**GIVEN DATA**

■ ■ ■ ■ ■ ■ ■

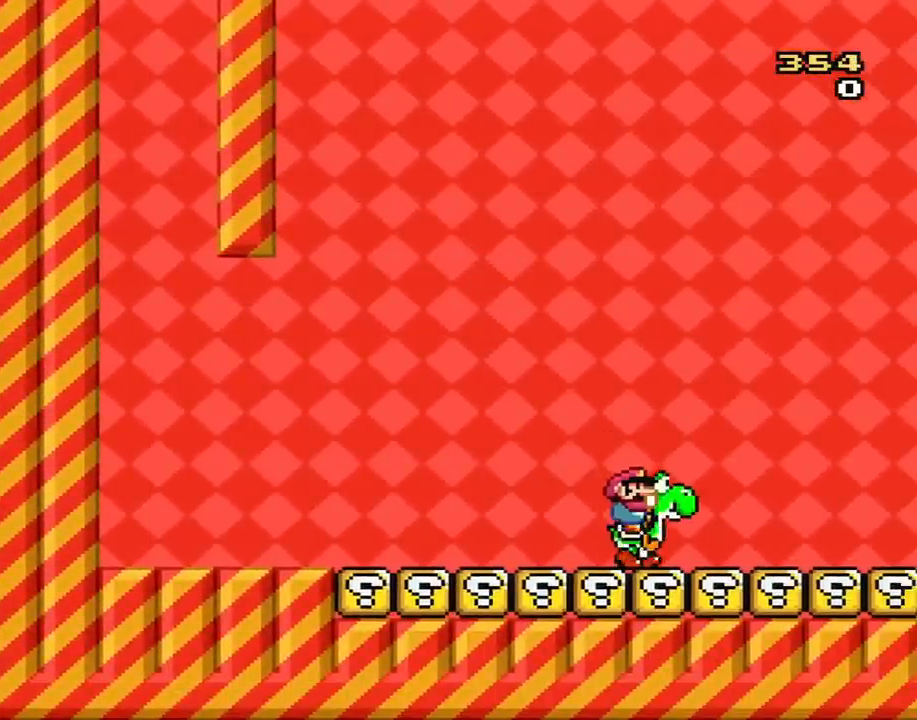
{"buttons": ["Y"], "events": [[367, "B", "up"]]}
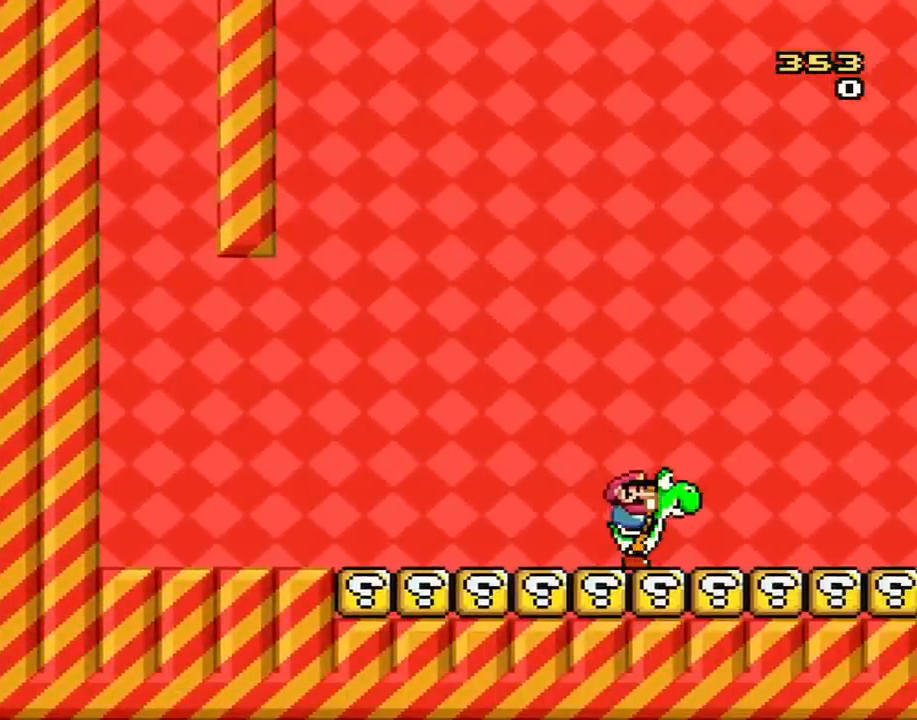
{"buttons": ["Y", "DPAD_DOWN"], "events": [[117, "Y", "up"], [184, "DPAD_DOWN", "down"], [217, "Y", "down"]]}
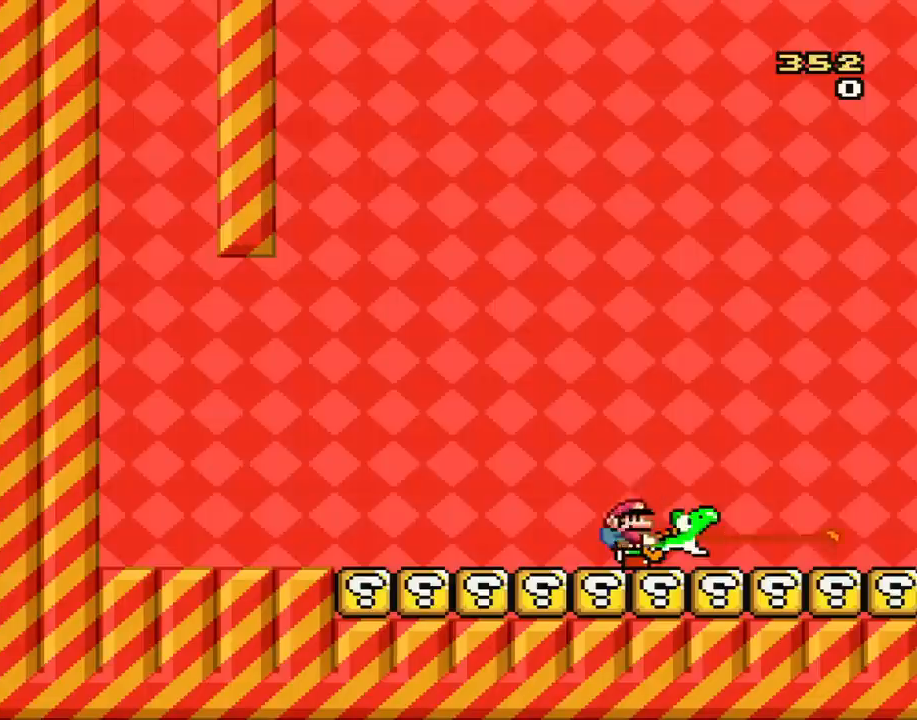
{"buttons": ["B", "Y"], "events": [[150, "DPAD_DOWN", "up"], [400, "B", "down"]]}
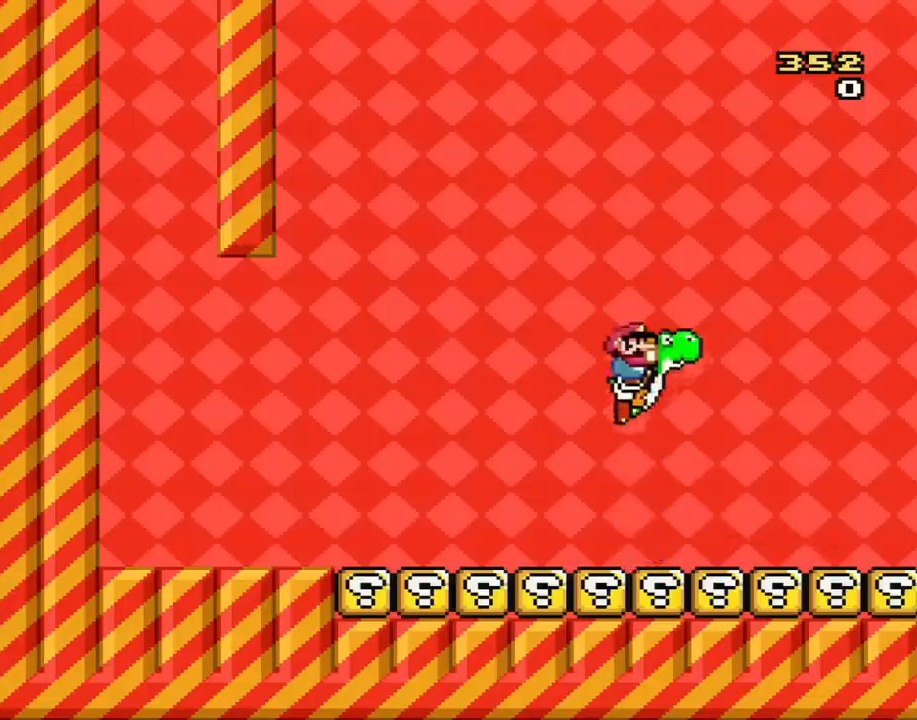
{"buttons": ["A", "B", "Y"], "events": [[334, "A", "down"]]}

■ ■ ■ ■ ■ ■ ■

**WHAT YOU ARE ASKED TO DO**
The response must restate each line of the material above exactly and contain no images.

**SOLUTION TO THIS EXERCISE**
{"buttons": ["Y"], "events": [[367, "B", "up"]]}
{"buttons": ["Y", "DPAD_DOWN"], "events": [[117, "Y", "up"], [184, "DPAD_DOWN", "down"], [217, "Y", "down"]]}
{"buttons": ["B", "Y"], "events": [[150, "DPAD_DOWN", "up"], [400, "B", "down"]]}
{"buttons": ["A", "B", "Y"], "events": [[334, "A", "down"]]}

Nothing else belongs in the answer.